“Are you gonna get Red Dead Redemption?” they said. I said I didn’t know; I knew the game was a reboot of sorts for the franchise, but having never played the original (Red Dead Revolver) that didn’t mean too much to me. There was a lot of talk about how this new installment in the series would be taking a lot of cues from Grand Theft Auto 4 (the Best Game Ever™) to the point where the proper title was eventually replaced with Grand Theft Auto But With Horses for the sake of convenience.

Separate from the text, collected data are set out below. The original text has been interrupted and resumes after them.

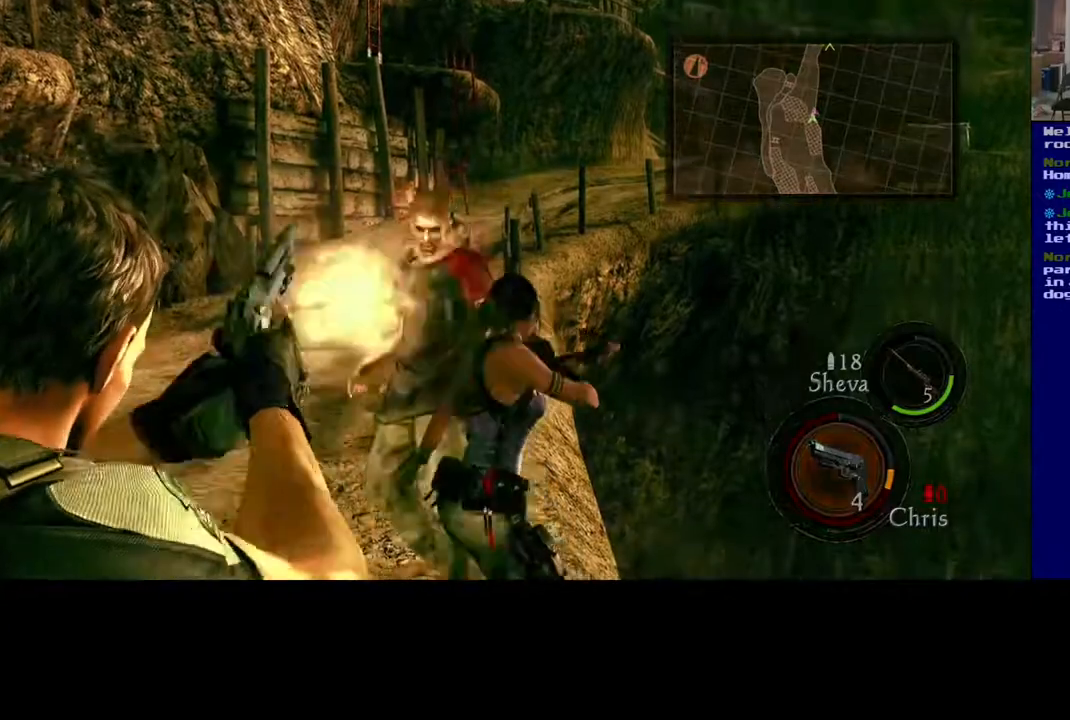
{"buttons": [], "left_stick": "center", "right_stick": "up-left", "events": [[367, "right_stick", "up"], [417, "right_stick", "up-left"]]}
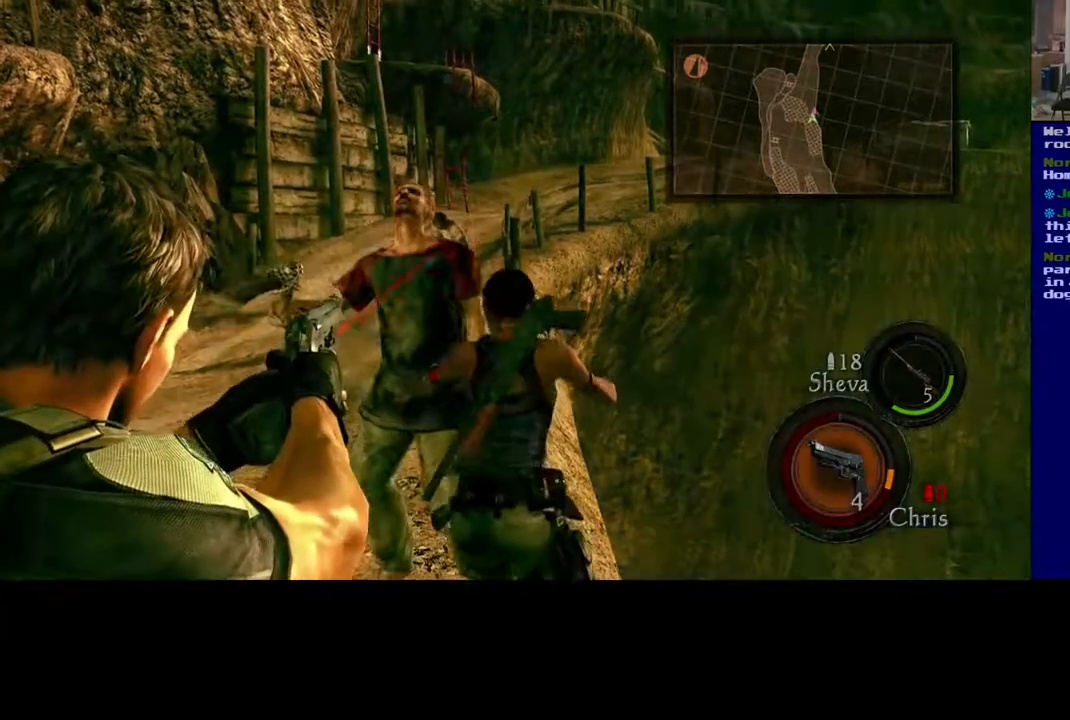
{"buttons": [], "left_stick": "center", "right_stick": "down", "events": [[17, "R2", "down"], [167, "R2", "up"], [167, "right_stick", "center"], [367, "right_stick", "down"]]}
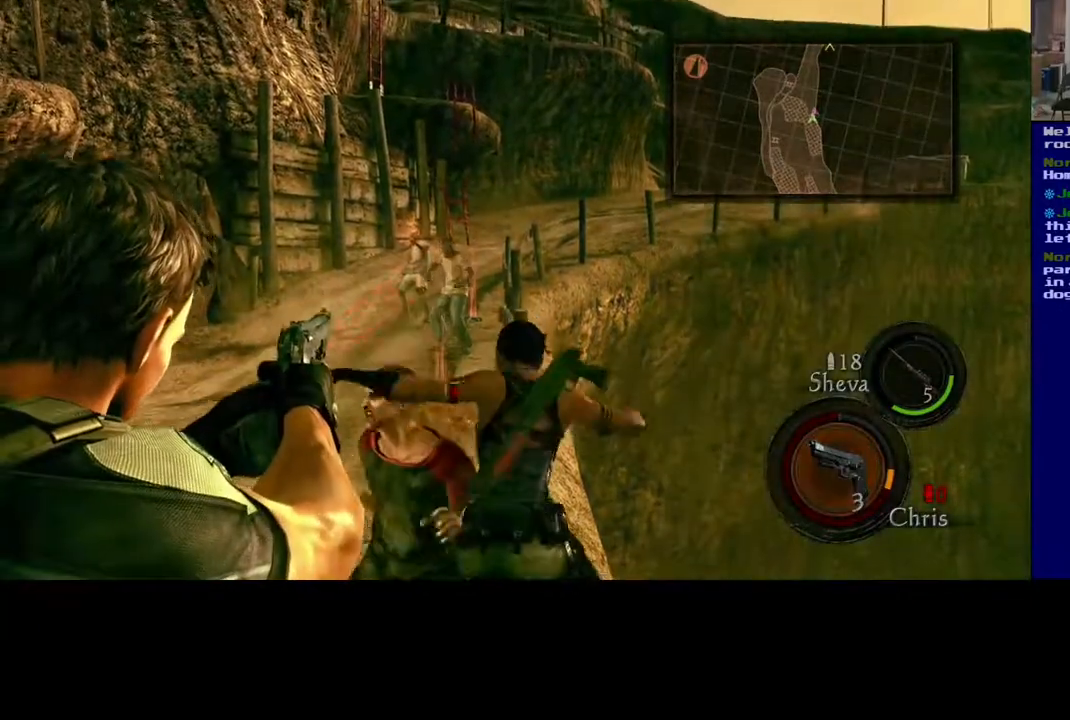
{"buttons": [], "left_stick": "center", "right_stick": "center", "events": [[117, "right_stick", "center"], [283, "right_stick", "up-left"], [483, "right_stick", "center"]]}
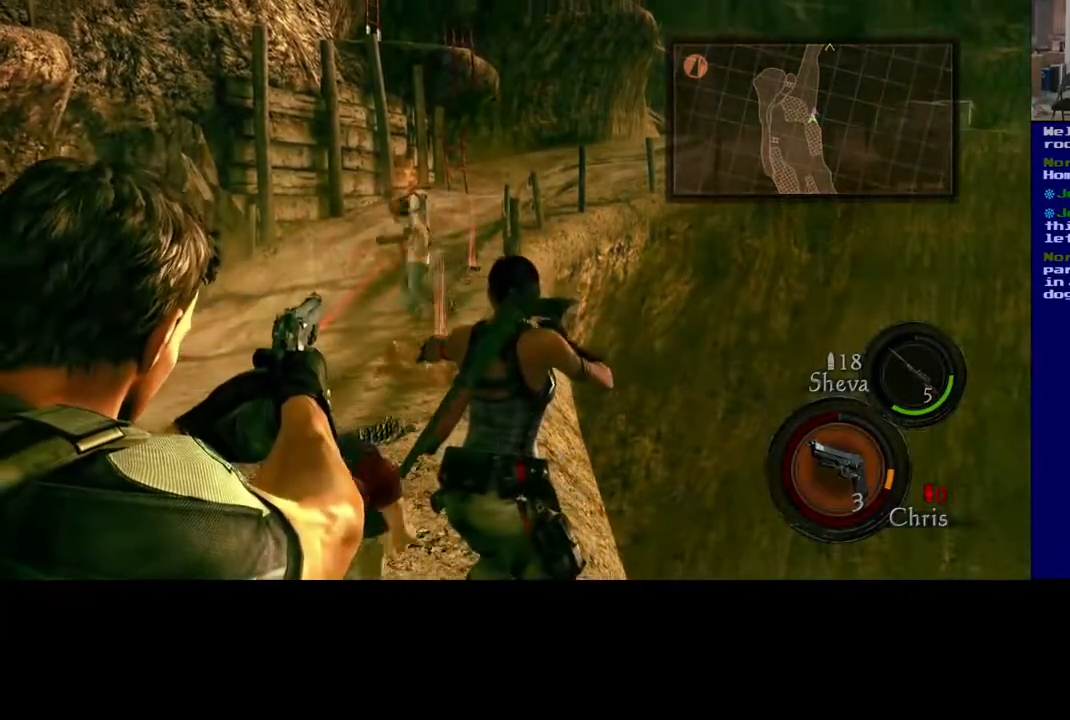
{"buttons": [], "left_stick": "center", "right_stick": "center", "events": [[200, "right_stick", "left"], [317, "R2", "down"], [367, "right_stick", "up"], [450, "right_stick", "center"], [467, "R2", "up"]]}
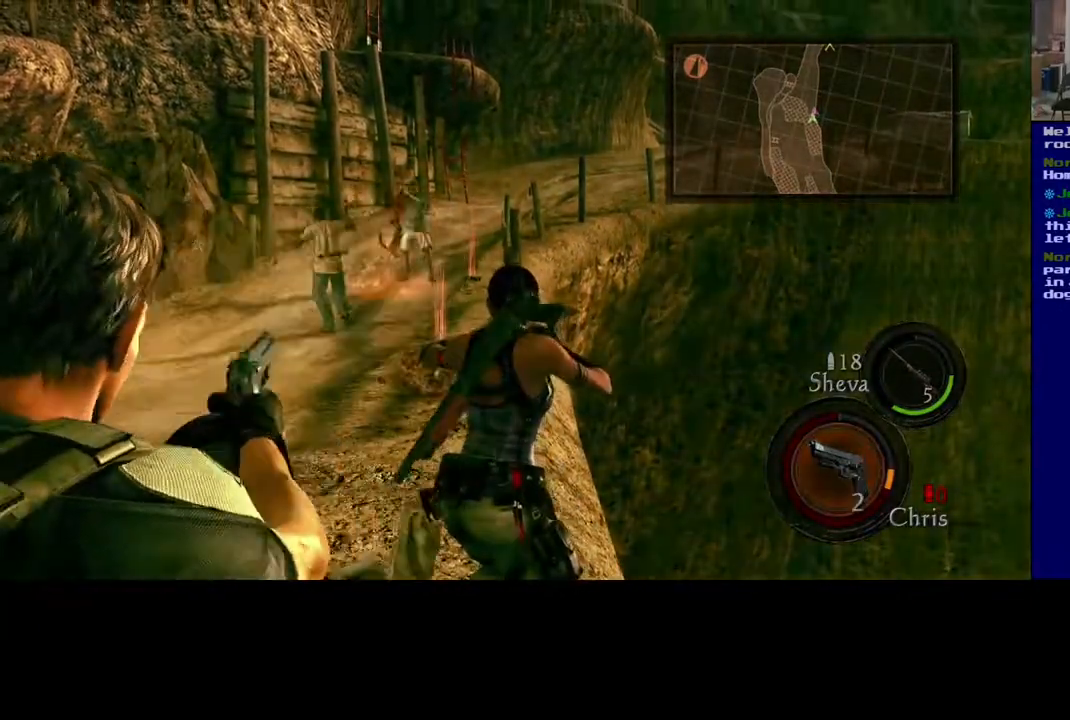
{"buttons": [], "left_stick": "center", "right_stick": "center", "events": [[267, "right_stick", "right"], [400, "right_stick", "center"]]}
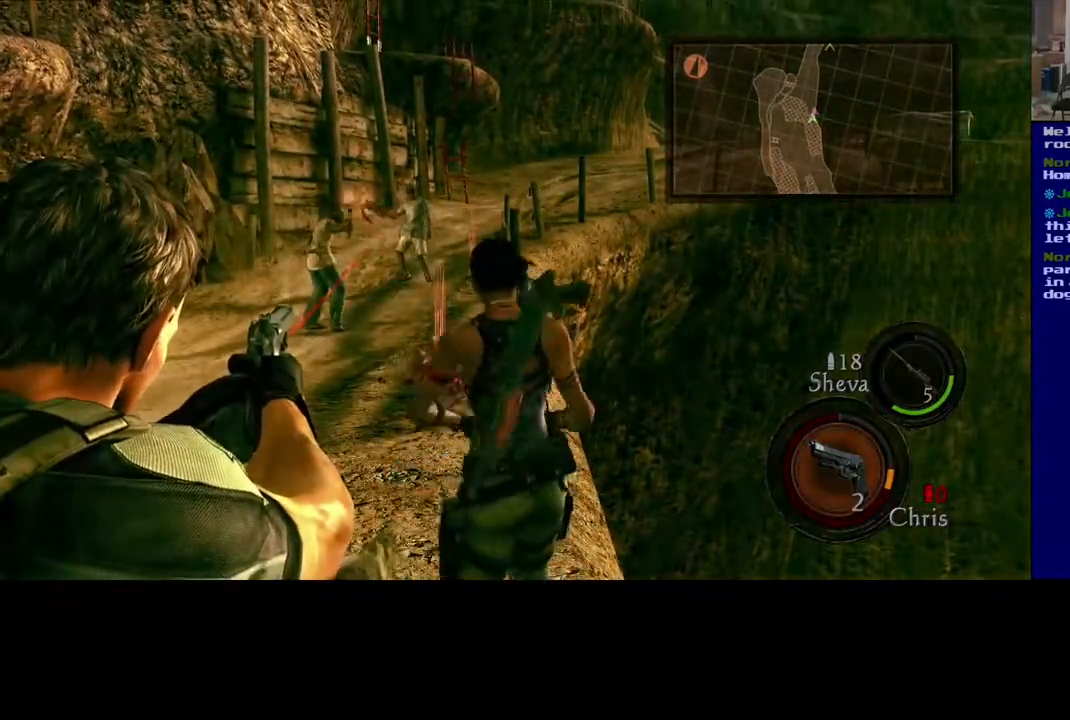
{"buttons": [], "left_stick": "center", "right_stick": "center", "events": [[200, "right_stick", "right"], [350, "right_stick", "center"]]}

And that was really my hangup; I wasn’t sure if I could love a GTA game sans the A. I enjoy those types of games because even after the game proper is long since finished, it’s fun for me to drive around the city and just play. I couldn’t picture doing that on a horse (or really any other means of transportation). Honestly, the earlier the game’s setting, the less interesting I find the driving experience. The Godfather or The Sabotuer are both good examples of games that are just not modern enough to make the driving element engaging to me.

So I didn’t buy Red Dead Redemption. My recent changes in both mindset (don’t buy every game) and cashflow (inconsistent) have prevented that, so far. However, when I got a “we miss you; free rental!” call from the local video store (yeah, we have those!), I knew what I had to do. Three days should be enough time to get to know a game, right?

I think it was somewhere around hour ten when the truth really hit me. This isn’t just Grand Theft Auto But With Horses; this is a real, bona fide Grand Theft Auto game that just happens to be set in a world before the automobile was ubiquitous. Everything else – the mission structure, the tone, the general story, the gameplay, the feeling – fits seamlessly into the GTA framework (I sincerely hope to come across at least one ancestor of a current GTA character), and when you start to think of this game as an endeavor on the same level with such a behemoth it becomes that much more impressive.

Suffice it to say, Red Dead Redemption is a very good game that I had a lot of fun with in my limited exposure to it. There are a few nitpicks, the biggest being that it’s difficult to tell friends from enemies which wreaks havoc on your reputation; the auto aim isn’t particularly picky about who it points your barrel at and then suddenly you’re WANTED and all hell breaks loose. I still can’t figure out the fast travel system, if there even is one. Something about setting up camp and then jumping from there to a previous settlement, which I never experienced.

In typical Rockstar fashion, though, the pros far outweigh the cons. Visuals and design are solid, and audio continues to be a strong point just as it has in the GTA series. With no radio the music instead is sparse and appropriately Western, mellow when appropriate but becoming more frantic during shootouts and other dramatic sequences. Voice acting is superb, especially in the case of main protagonist John Marston. He reminds me very much of Timothy Olyphant’s character in FX’s Justified.

Unsurprisingly, gameplay is nearly identical to Grand Theft Auto IV, with a few notable exceptions. The new(?) DeadEye system (which effectively lets you slow time to pick off a number of targets) is an absolute joy to use and may stand out as the defining mechanic of RDR combat versus GTA combat; I don’t foresee it working in the context of a more modern setting but it’s very appropriate here.

Most exciting though, is that we’re finally seeing a game from Rockstar with no health meters! RDR has gone the way of many modern shooters in that you still have a finite amount of health, but as your condition becomes more critical the screen turns red. If you can find cover, the reverse happens after a few moments. It makes for a much less stressful experience and unlike DeadEye, I hope this propagates to all future GTA games.

In short, Red Dead Redemption is both a great game by itself and, if you’d like, a worthy entry in the Grand Theft Auto franchise. Three days was enough to get to scratch the surface but I definitely look forward to spending more time together in the future.